Conjunto, pues, probatorio de signo inequívocamente incriminatorio y desvirtuador del principio de presunción de inocencia, que justifica la condena de instancia y la pena impuesta. No siendo de apreciar la atenuante de dilaciones indebidas como muy cualificada, pues si bien es cierto que se ha producido una dilación indebida, también lo es que el acusado-apelante ha contribuido a ella, colocándose en situación de ignorado paradero desde mayo de 2014 hasta el 15-4-2015 en que fue habido. Siendo, en consecuencia, acertada la apreciación de tal atenuación como simple, no cualificada.
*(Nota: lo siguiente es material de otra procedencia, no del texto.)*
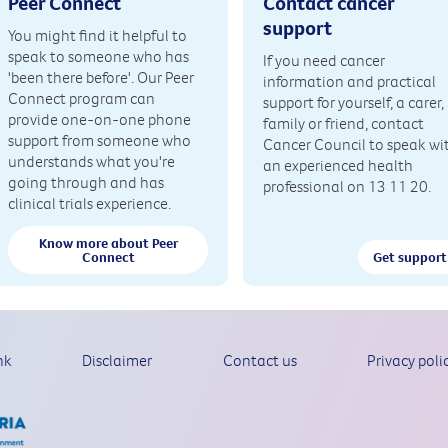
Peer Connect
Contact cancer
support
You might find it helpful to
speak to someone who has
If you need cancer
'been there before'. Our Peer
information and practical
Connect program can
support for yourself, a carer,
provide one-on-one phone
family or friend, contact
support from someone who
Cancer Council to speak wi
understands what you're
an experienced health
going through and has
professional on 13 11 20.
clinical trials experience.
Know more about Peer
Connect
Get support
nk
Disclaimer
Contact us
Privacy poli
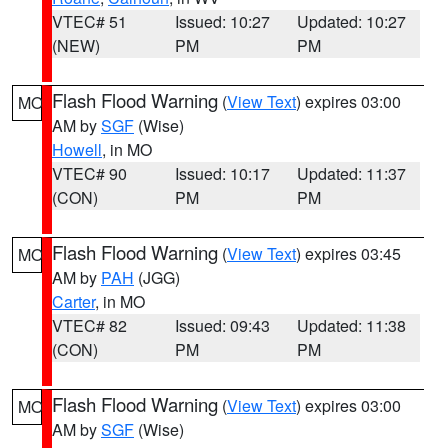
VTEC# 51
Issued: 10:27
Updated: 10:27
(NEW)
PM
PM
Flash Flood Warning
(
View Text
) expires 03:00
MO
AM by
SGF
(Wise)
Howell
, in MO
VTEC# 90
Issued: 10:17
Updated: 11:37
(CON)
PM
PM
Flash Flood Warning
(
View Text
) expires 03:45
MO
AM by
PAH
(JGG)
Carter
, in MO
VTEC# 82
Issued: 09:43
Updated: 11:38
(CON)
PM
PM
Flash Flood Warning
(
View Text
) expires 03:00
MO
AM by
SGF
(Wise)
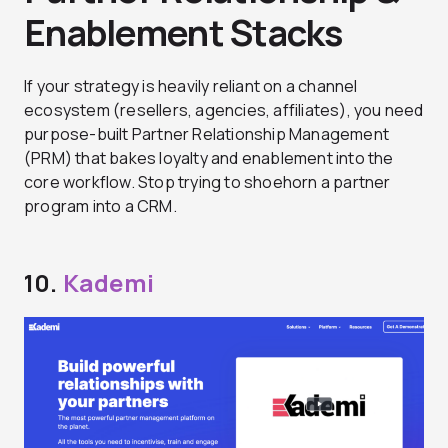
Enablement Stacks
If your strategy is heavily reliant on a channel
ecosystem (resellers, agencies, affiliates), you need
purpose-built Partner Relationship Management
(PRM) that bakes loyalty and enablement into the
core workflow. Stop trying to shoehorn a partner
program into a CRM.
10.
Kademi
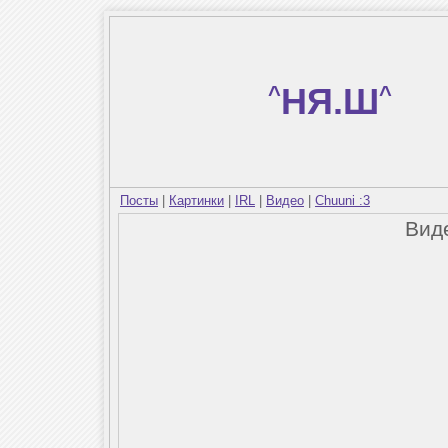
^
НЯ.Ш
^
Посты
|
Картинки
|
IRL
|
Видео
|
Chuuni :3
Вид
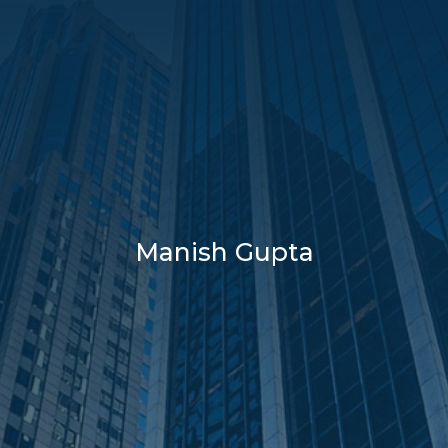
Manish Gupta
Siendo la extensión de la cuota de multa no solo ajustada a derecho, sino absolutamente moderada al haberse apreciado dentro del abanico posible entre dos euros y cuatrocientos euros, en su franja inferior, en concreto en seis euros de cuota diaria, no necesariamente la mínima, reservada a supuestos de verdadera indigencia que no se acreditan en el caso de autos.

QUINTO.- Por lo expresado, procede desestimar la apelación y confirmar la sentencia impugnada, declarando de oficio las costas de esta alzada.

VISTOS los preceptos legales citados y demás de general y pertinente aplicación.

Fallo

FALLAMOSque, con desestimación del recurso de apelación planteado por la procuradora doña María Sonia Esquerdo Villodres, en representación de Candido , debemos confirmar la sentencia de fecha 10-8-2015, dictada por el Juzgado de lo Penal 3 de Madrid , en su Procedimiento Abreviado 413/11.

Se declaran de oficio las costas de esta alzada.

Contra esta sentencia no cabe recurso alguno.

Notifíquese esta resolución a la procuradora recurrente y al Ministerio Fiscal.

Devuélvanse los autos originales al Juzgado de donde proceden, con testimonio de esta sentencia para su cumplimiento y ejecución.

Así por esta nuestra sentencia, de la que se unirá certificación al Rollo, la pronunciamos, mandamos y firmamos.

PUBLICACIÓN.-Leída y publicada ha sido la anterior sentencia por el Magistrado Ponente, estando celebrando Audiencia Pública en la Sección 16ª en el día de su fecha. Doy fe.